Surface temp at the road bed is 36 degrees


----------



## freakofnature13 (Jul 2, 2008)

thanks for the update chuck. will see you soon


----------



## 75slick (Feb 8, 2007)

Looking south from 224










Looking north from 224










Just east of the lake a great price on bait!


----------



## hardwaterfan (Apr 6, 2004)

thats an outstanding price. thanks for the pics!


----------



## freakofnature13 (Jul 2, 2008)

thanks for the pics slick..looking forward to gettin on the ice at berlin.. was wondering if you will still be taking care of the access areas with your plow again this yr. very nice of you to do that last yr.. i could get my 2wheel drive in there no problem. thanks again


----------



## snag (Dec 27, 2005)

hey freak- where ya been ? haven,t seen u on in awhile, mike was getting all your eyes this past fall, you,ll have to get him back on the ice this year,last trip to atwood wasn,t so hot,i want to get on berlin this coming ice,maybe we can get mike to join up...jerry


----------



## freakofnature13 (Jul 2, 2008)

Hey Jerry nice hearin from ya. Havent done much fall fishing in past yrs. Im pertty much locked in with bowhunting. But im geared up and ready now for ice. Yea mike got into em pretty good from what i heard and saw. We'll def have to get him out on the ice again. PM me with ur number ill give ya a shout and put us on some fish wherever it may be  mohawk.. atwood.. berlin..skeeter..erie


----------



## snag (Dec 27, 2005)

adam,well do ,anywhere ther,s ice and fishys i,m game,MIKE.. u out ther? you coming out this yr? well be in touch.....JERRY....


----------



## keepinitreel (Apr 11, 2004)

Chuck:

Thank you for the updates.

Get that plow ready!!


----------



## 75slick (Feb 8, 2007)

Less Ice Today than when the pictures were taken this wind is really screwing things up, atleast we didn't get much snow!

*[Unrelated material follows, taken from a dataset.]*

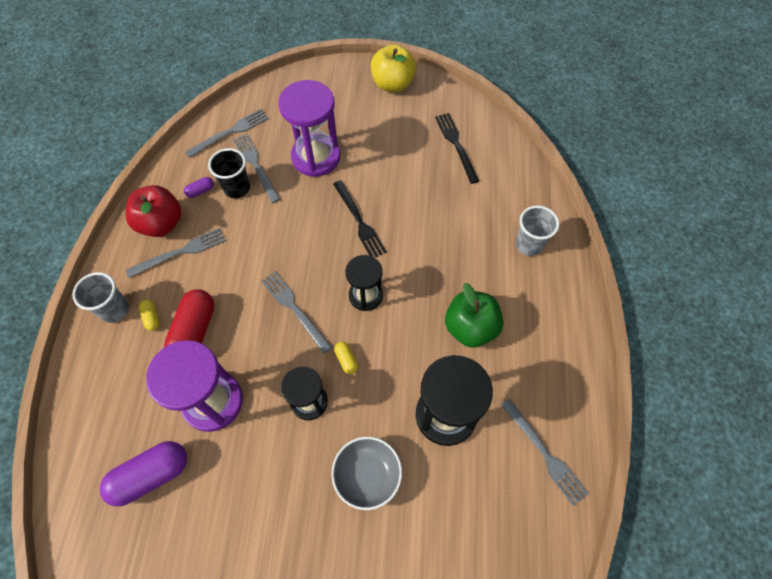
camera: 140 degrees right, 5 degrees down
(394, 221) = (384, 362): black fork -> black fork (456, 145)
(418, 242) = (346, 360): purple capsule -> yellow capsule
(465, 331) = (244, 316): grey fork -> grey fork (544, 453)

Hopefully we'll be fishin soon!


----------



## fish master (Dec 24, 2005)

been to berlin a few times never iced it tho, my question is there any bait shops open in the winter? looking for waxies


----------



## JIG (Nov 2, 2004)

Stop @ Slick"s Barn on the left goin west 0n 224. East side of the lake. You know the old place.


----------



## 75slick (Feb 8, 2007)

Checked conditions this morning,what a difference a couple days makes! Locked up tight, I'll post some pics tonight, won't be long now,I'll keep everyone posted


----------



## 75slick (Feb 8, 2007)

There is 3 + inches of clear ice at the roadbed this morning, no junk ice, we didn't get much snow out here! Two guys out, I'll let you know how fishin is as I get some reports. I hear the south end has more ice if you know where to access it


----------